◆ LESETEXT
Prozess:Polizei findet verunglückte Tochter nicht - Klage der Eltern abgewiesen

  • Die Eltern einer tödlich verunglückten Frau erhalten kein Schadenersatz von der Polizei, entschied das Oberlandesgericht.
  • Die 24-Jährige war im Juli 2015 auf der A8 von der Fahrbahn abgekommen, an einer Böschung abgehoben und ums Leben gekommen.
  • Trotz sofortigem Notruf wurde die Frau erst am nächsten Tag entdeckt - deswegen hatten die Eltern den bayrischen Staat wegen Verletzung der Amtspflichten verklagt.

Von Stephan Handel

Die Eltern der tödlich verunglückten Billy M. aus Augsburg erhalten keinen Schadenersatz von der Polizei: Das Oberlandesgericht wies am Donnerstag, wie zuvor schon das Landgericht Augsburg, eine Klage ab. Die 24-jährige Billy M. war im Juli 2015 auf der Autobahn 8 ums Leben gekommen.

◆ ARBEITSAUFTRAG 1
Nenne alle verschiedenen Zahlen, die im Lesetext vorkommen, jede nur einmal und in der Reihenfolge ihres ersten Auftretens.

◆ BEREITGESTELLTE DATEN

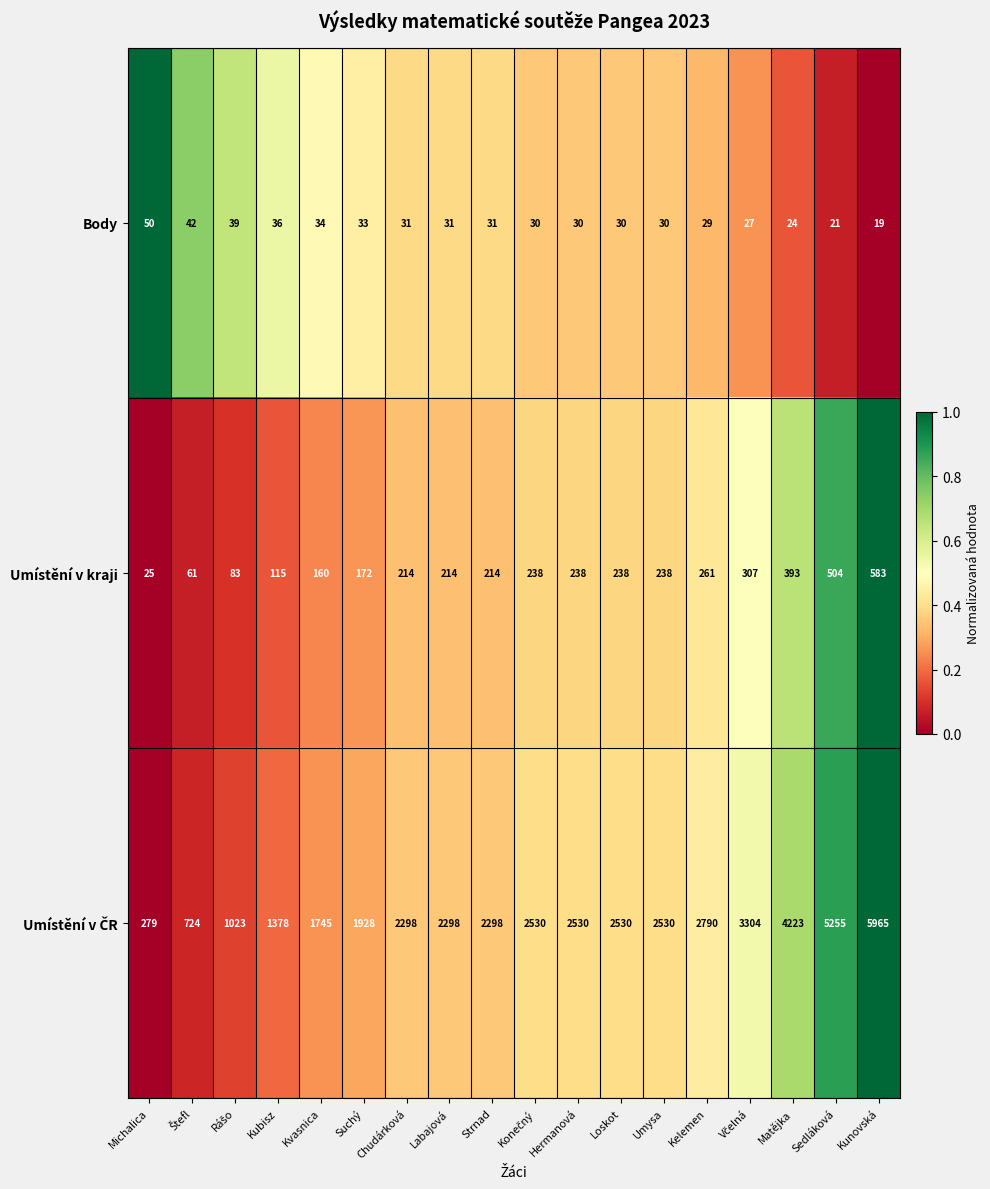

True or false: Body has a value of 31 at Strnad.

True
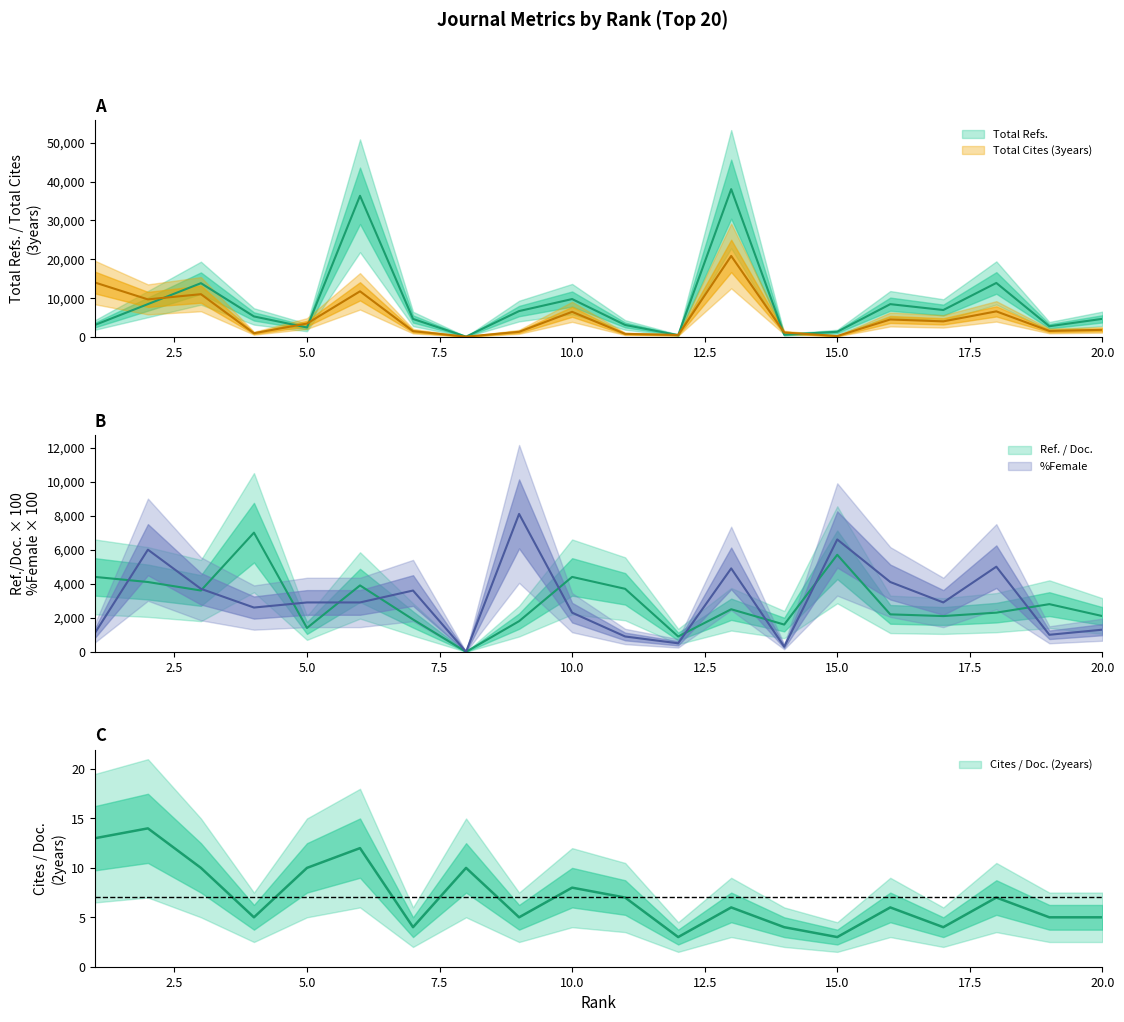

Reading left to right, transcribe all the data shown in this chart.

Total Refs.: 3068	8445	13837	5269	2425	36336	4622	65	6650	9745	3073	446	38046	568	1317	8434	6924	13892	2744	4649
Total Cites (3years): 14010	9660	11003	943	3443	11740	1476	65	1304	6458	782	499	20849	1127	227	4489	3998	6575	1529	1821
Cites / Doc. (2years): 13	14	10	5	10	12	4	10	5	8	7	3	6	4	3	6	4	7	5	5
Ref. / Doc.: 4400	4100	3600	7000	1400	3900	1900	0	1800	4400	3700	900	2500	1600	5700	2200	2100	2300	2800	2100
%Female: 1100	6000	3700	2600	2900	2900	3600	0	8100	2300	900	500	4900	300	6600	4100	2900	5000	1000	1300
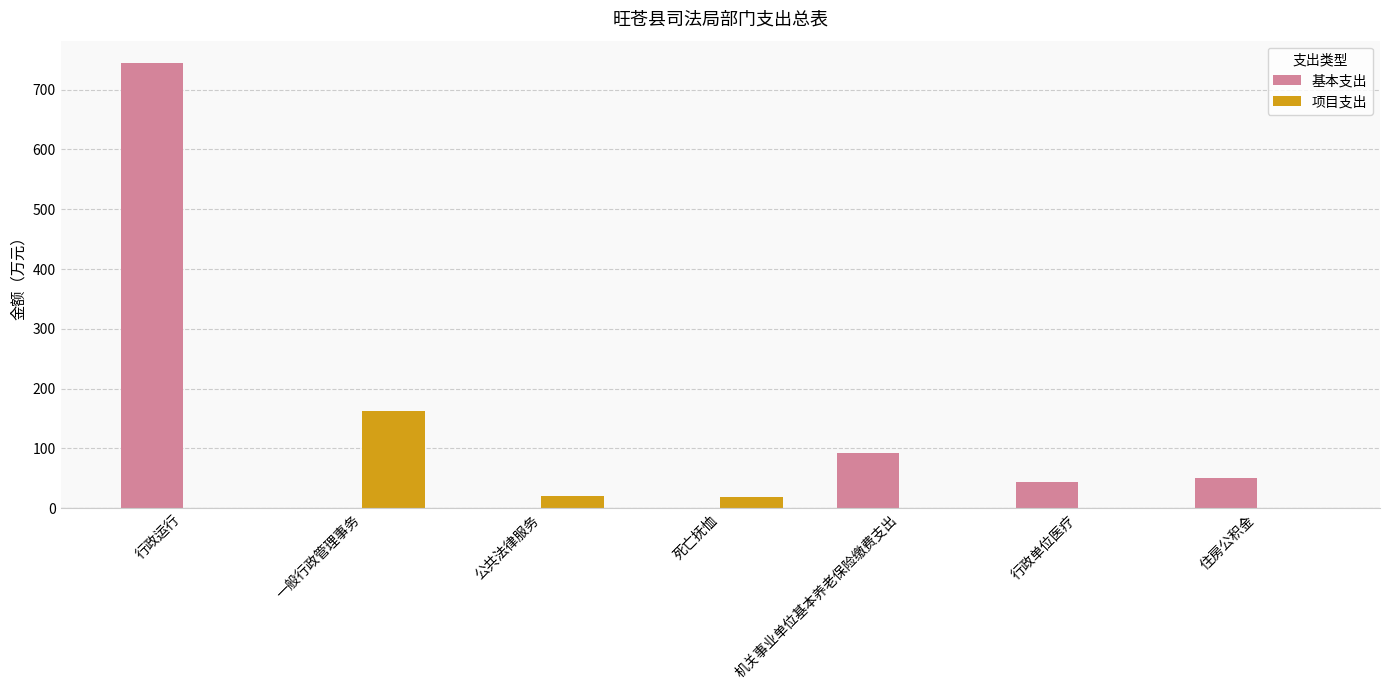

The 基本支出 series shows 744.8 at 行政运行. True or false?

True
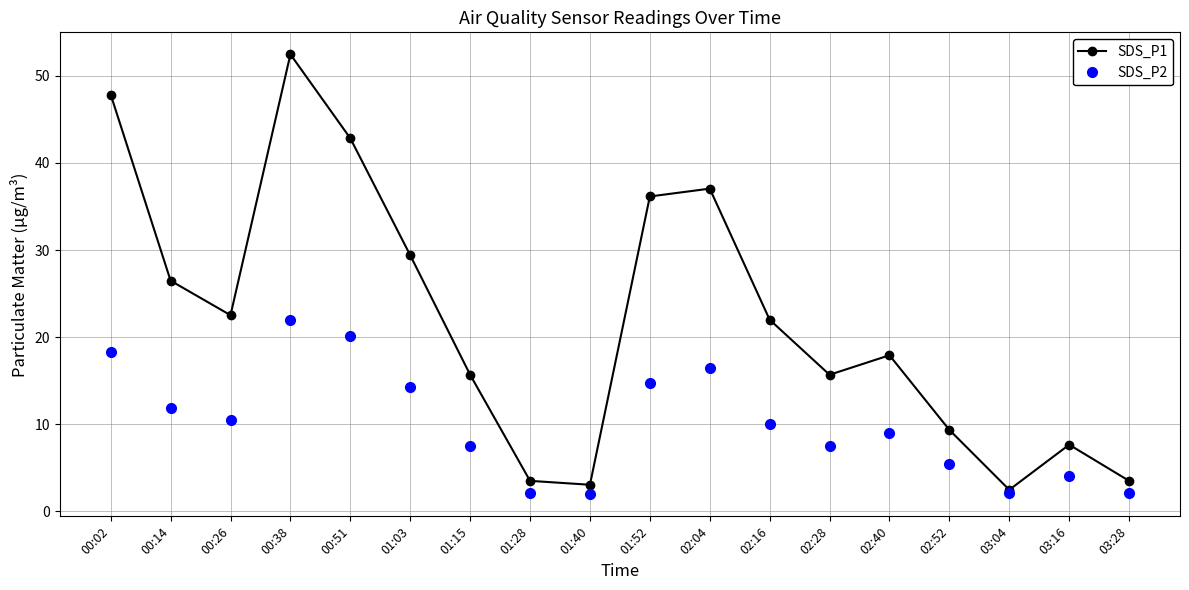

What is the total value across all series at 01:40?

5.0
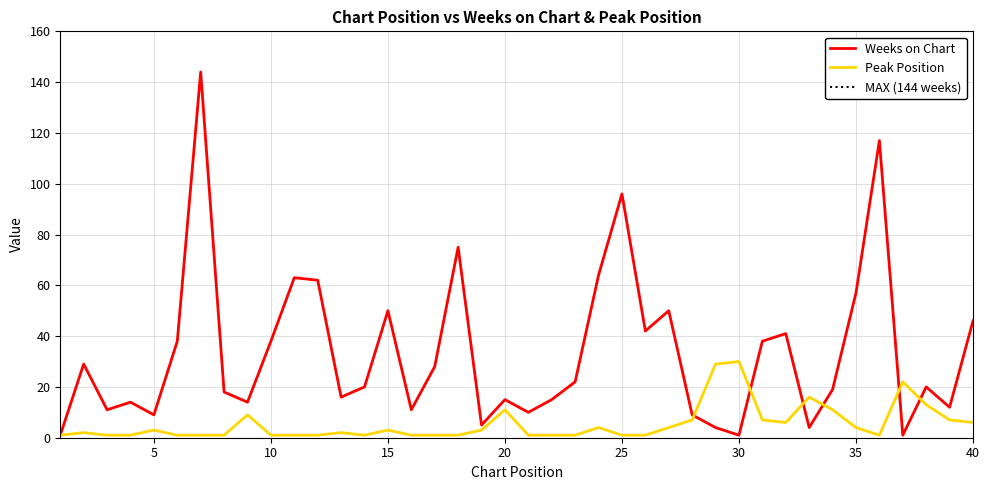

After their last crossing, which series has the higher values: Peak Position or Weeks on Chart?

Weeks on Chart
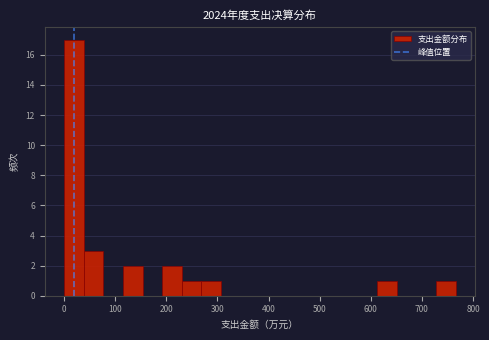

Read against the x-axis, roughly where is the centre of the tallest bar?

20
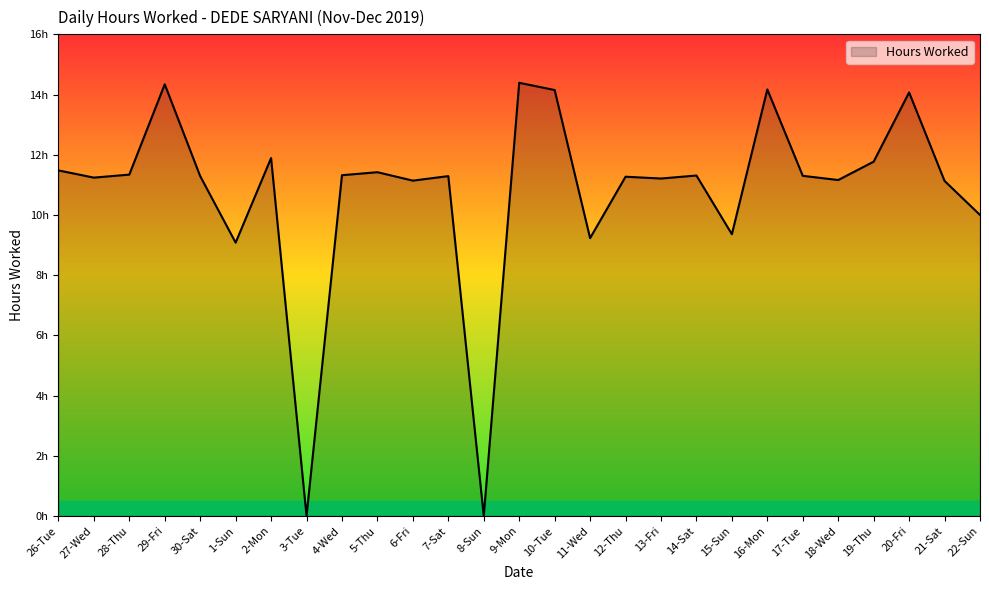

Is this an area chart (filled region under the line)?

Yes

◆ ARBEITSAUFTRAG 2
Gib den Abschnitt der Datensätze von der Zeile mit „What is the“ bis zum Ende der Datensätze wortgetreu wieder. Lass dabei die Bilder weg.

◆ SCHRIFTLICHE ANTWORT 1
24, 2015, 8

◆ SCHRIFTLICHE ANTWORT 2
What is the total value across all series at 01:40?

5.0

After their last crossing, which series has the higher values: Peak Position or Weeks on Chart?

Weeks on Chart

Read against the x-axis, roughly where is the centre of the tallest bar?

20

Is this an area chart (filled region under the line)?

Yes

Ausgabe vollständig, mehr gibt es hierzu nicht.